The mechanical properties of therapeutic ultrasound (US) have attracted scientific interest for thrombolysis enhancement in combination with thrombolytic agents and microbubbles (MBs). The aim of the study was to develop an in vitro model to observe how the effects of sonothrombolysis change in the case where a tissue-mimicking material (TMM) is placed in the path of the US beam before the clot. Fully retracted blood clots were prepared and pulse sonicated for 1 h under various conditions. The system was in a state of real circulating flow with a branch of an open bypass and an occluded tube containing a blood clot, thus mimicking the case of ischemic stroke. The effectiveness of thrombolysis was quantified in milligrams of clots removed. An agar-based TMM was developed around the occluded tube. The clot breakdown in a TMM was found to be more pronounced than in water, presumably due to the retention of the acoustic field. A higher level of acoustic power was required to initiate clot lysis (>76 W acoustic power) using only focused US (FUS). The greatest thrombolysis enhancement was observed with the largest chosen pulse duration (PD) and the use of MBs (150 mg clot mass lysis).
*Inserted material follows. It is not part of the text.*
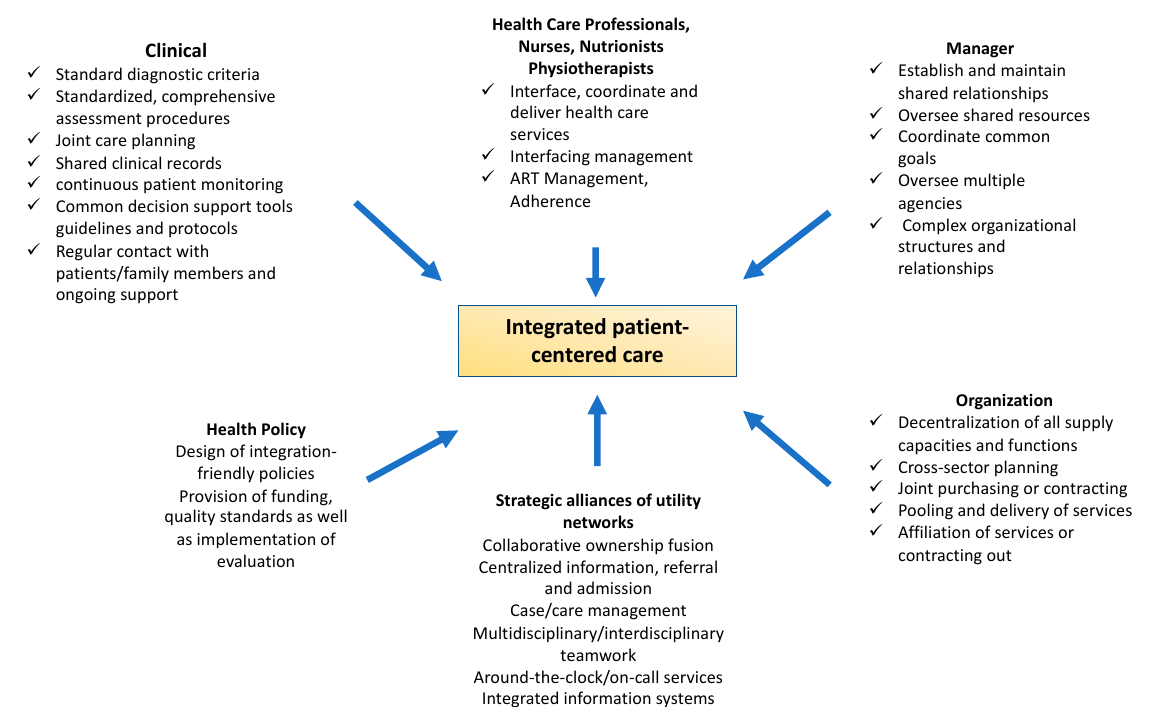
Figure 1. Model of integrated care (own presentation; data from the (WHO) [33].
The synergistic effect of FUS in combination with MBs on the enzymatic fibrinolysis enhanced thrombolysis efficacy by 260% compared to thrombolysis induced using only FUS. A reduction in the degree of clot lysis was detected due to the attenuation factor of the intervening material (30 mg at 1 and 4 ms PD). In vitro thrombolytic models including a TMM can provide a more realistic evaluation of new thrombolytic protocols. However, higher acoustic power should be considered to compensate for the attenuation factor. The rate of clot lysis is slow and the clinical use of this method will be challenging.